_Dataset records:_
Content starts
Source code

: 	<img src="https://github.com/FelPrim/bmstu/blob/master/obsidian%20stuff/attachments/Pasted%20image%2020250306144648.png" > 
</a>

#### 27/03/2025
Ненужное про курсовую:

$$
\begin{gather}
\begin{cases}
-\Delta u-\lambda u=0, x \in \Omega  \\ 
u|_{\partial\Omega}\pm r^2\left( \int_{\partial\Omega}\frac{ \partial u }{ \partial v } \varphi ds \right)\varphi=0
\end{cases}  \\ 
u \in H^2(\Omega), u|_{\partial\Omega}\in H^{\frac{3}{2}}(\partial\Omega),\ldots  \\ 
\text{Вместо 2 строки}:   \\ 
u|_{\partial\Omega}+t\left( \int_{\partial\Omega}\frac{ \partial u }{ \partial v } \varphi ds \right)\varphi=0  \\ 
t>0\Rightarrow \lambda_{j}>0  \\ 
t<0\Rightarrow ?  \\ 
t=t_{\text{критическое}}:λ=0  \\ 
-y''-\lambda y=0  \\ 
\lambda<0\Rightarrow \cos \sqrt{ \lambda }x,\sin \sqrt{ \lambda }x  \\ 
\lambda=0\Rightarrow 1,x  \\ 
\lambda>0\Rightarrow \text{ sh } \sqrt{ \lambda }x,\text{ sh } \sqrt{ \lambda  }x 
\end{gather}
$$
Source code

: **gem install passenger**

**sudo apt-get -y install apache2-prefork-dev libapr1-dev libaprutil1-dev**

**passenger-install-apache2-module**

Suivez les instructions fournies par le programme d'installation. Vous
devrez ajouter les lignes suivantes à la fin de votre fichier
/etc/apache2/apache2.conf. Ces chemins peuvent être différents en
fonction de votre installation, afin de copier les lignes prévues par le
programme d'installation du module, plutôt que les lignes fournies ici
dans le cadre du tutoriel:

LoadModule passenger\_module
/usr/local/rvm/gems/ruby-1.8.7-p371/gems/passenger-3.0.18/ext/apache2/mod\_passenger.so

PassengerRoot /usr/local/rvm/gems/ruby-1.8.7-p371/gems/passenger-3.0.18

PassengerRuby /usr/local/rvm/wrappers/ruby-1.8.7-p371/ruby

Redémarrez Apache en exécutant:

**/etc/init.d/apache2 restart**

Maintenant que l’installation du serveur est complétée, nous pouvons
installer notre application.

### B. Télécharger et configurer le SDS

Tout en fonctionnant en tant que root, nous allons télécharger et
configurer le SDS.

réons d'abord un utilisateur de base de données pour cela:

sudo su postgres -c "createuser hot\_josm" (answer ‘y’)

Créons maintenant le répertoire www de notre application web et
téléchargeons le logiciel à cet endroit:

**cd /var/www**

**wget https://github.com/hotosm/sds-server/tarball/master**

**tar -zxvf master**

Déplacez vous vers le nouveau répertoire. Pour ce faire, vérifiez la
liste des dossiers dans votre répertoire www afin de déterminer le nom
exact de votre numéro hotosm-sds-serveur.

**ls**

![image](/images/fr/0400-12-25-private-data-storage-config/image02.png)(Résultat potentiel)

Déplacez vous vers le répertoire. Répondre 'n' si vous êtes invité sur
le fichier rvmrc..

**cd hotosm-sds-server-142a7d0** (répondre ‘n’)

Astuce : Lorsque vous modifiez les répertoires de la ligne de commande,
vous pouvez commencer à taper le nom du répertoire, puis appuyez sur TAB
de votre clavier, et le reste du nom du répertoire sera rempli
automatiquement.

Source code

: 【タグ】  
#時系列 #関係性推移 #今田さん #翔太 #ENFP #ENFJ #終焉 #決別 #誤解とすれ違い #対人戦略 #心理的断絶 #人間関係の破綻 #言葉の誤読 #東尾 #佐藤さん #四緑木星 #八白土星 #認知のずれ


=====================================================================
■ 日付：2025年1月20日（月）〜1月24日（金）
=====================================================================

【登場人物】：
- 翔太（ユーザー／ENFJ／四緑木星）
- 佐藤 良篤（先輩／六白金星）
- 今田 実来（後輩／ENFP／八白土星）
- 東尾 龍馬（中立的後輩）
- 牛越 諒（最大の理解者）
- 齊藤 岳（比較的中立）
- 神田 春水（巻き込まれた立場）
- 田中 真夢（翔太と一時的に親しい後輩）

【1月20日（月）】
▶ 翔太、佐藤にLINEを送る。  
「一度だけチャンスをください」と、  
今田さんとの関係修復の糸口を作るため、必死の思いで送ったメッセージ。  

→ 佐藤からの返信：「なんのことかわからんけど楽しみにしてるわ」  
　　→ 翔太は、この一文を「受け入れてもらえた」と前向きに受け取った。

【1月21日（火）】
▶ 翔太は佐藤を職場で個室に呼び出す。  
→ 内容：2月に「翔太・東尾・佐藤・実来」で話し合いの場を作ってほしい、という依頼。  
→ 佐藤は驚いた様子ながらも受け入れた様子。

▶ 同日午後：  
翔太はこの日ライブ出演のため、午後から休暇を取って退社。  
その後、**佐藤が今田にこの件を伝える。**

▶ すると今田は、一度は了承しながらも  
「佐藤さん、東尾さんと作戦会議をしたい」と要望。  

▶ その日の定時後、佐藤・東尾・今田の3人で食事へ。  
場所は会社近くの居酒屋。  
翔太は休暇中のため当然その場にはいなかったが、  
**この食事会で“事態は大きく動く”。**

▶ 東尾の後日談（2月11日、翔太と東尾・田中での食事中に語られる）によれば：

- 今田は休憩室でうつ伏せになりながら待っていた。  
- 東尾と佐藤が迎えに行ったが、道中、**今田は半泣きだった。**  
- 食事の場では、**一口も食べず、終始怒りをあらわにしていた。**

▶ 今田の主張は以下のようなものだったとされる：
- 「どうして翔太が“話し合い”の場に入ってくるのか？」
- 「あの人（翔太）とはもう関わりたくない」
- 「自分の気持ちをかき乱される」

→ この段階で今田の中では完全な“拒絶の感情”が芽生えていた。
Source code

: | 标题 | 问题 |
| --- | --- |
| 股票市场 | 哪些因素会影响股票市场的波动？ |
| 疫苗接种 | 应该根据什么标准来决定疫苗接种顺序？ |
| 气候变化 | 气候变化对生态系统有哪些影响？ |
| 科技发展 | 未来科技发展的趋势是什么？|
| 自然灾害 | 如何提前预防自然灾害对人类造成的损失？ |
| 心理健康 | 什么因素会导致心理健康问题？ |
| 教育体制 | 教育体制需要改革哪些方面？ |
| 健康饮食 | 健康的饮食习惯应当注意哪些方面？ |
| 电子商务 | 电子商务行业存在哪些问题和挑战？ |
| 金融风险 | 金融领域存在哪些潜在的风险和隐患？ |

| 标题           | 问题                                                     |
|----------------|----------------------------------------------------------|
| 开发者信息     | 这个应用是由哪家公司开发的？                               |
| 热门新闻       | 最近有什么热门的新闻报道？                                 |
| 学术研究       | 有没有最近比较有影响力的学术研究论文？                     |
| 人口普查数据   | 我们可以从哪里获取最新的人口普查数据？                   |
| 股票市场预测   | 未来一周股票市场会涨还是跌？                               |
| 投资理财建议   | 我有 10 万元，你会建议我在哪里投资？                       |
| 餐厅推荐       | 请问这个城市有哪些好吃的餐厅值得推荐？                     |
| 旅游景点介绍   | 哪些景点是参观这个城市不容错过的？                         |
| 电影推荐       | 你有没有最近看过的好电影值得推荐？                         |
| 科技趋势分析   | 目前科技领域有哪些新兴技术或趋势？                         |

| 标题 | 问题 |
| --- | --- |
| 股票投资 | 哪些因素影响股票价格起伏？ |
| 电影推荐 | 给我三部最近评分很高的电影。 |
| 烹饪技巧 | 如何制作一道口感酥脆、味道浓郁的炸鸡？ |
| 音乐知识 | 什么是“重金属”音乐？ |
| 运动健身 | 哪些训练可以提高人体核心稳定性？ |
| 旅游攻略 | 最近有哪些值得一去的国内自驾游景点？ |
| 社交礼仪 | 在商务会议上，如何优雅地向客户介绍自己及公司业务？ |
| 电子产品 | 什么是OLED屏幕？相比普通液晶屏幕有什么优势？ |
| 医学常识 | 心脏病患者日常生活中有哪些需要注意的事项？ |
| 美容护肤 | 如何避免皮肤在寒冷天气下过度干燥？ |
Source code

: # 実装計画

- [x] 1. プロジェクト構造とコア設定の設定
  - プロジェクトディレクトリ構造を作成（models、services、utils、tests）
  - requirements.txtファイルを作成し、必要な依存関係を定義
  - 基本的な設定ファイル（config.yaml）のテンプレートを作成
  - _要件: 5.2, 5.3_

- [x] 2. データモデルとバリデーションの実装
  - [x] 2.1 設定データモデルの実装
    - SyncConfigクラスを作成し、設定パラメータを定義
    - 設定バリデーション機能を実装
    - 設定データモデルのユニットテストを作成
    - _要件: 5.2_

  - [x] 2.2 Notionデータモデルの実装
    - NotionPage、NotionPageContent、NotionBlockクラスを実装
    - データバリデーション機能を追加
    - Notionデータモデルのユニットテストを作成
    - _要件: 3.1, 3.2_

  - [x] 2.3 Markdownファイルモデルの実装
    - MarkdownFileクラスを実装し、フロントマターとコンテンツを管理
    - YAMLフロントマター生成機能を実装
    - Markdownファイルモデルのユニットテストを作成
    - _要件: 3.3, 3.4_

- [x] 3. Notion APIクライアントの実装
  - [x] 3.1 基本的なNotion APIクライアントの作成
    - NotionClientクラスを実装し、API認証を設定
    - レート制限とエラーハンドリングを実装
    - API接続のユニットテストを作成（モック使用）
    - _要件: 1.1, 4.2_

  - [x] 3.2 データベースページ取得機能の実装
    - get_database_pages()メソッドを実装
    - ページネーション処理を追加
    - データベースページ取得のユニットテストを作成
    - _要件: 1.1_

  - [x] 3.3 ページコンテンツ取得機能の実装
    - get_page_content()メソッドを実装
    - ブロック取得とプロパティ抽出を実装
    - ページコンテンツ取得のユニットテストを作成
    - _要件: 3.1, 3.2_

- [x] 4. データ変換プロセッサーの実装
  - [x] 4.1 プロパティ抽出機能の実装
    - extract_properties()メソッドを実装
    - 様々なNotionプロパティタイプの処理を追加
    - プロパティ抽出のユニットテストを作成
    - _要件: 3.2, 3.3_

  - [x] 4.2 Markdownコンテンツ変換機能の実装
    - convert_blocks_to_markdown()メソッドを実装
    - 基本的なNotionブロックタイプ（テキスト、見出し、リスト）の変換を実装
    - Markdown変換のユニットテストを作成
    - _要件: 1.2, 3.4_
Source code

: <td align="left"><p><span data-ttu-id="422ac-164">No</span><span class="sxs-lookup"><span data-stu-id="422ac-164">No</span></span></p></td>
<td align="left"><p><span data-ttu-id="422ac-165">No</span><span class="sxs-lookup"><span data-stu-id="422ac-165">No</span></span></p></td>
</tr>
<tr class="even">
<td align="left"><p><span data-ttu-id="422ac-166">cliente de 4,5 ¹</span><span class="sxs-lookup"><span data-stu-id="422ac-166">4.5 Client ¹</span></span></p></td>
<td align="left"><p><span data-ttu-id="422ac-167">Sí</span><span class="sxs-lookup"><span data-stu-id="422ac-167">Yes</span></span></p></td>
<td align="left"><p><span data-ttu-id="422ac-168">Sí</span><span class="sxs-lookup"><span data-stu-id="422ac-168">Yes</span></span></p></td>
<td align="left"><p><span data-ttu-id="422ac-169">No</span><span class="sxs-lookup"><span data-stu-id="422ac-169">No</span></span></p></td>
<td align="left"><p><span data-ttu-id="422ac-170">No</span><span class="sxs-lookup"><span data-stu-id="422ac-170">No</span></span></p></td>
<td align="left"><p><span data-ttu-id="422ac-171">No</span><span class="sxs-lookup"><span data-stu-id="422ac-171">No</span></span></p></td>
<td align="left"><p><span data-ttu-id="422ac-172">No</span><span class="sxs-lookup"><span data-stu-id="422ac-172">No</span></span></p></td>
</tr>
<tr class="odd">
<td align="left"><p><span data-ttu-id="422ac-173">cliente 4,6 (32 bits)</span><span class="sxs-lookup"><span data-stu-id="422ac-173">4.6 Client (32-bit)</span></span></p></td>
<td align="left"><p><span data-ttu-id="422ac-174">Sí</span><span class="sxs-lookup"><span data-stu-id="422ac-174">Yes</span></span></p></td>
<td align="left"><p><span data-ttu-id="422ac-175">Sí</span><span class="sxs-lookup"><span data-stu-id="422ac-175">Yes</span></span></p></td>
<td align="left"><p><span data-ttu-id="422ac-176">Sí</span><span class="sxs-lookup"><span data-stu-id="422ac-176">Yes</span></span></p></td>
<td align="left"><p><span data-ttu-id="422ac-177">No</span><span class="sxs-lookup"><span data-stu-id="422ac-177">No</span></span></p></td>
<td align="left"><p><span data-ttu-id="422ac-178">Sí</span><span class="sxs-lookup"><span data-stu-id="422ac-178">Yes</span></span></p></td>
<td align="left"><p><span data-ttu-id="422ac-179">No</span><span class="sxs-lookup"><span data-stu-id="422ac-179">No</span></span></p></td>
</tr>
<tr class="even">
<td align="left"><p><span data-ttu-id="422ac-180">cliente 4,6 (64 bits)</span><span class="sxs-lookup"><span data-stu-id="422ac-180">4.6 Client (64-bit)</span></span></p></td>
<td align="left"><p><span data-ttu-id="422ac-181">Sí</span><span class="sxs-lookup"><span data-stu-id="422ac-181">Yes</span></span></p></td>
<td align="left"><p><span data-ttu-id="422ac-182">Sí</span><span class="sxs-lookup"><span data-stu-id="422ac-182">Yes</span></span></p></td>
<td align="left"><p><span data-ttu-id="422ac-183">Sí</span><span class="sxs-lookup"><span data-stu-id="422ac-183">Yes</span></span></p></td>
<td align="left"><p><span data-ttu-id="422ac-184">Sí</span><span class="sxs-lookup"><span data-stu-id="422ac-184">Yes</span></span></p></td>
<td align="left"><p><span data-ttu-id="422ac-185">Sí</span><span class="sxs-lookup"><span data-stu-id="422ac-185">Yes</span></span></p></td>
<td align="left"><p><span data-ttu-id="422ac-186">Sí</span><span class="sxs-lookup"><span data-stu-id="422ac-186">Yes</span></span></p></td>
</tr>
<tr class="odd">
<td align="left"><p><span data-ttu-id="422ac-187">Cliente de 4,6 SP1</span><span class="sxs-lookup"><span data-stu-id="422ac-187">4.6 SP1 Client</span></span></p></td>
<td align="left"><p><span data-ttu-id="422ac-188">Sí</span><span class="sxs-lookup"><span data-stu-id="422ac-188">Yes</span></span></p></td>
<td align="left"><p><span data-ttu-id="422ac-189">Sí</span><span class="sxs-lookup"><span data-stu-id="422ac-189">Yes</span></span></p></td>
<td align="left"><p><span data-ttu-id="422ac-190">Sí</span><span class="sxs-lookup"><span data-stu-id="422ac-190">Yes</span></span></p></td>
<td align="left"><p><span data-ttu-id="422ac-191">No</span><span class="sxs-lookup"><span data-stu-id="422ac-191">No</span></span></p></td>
Content ends
_WHAT IS NEEDED:_
Take the line above containing "apache2-prefork-dev libapr1-dev libaprutil1-dev**", the line containing "devrez ajouter les", and all lines in between, and copy them exactly without anything else.

_TASK ANSWER:_
**sudo apt-get -y install apache2-prefork-dev libapr1-dev libaprutil1-dev**

**passenger-install-apache2-module**

Suivez les instructions fournies par le programme d'installation. Vous
devrez ajouter les lignes suivantes à la fin de votre fichier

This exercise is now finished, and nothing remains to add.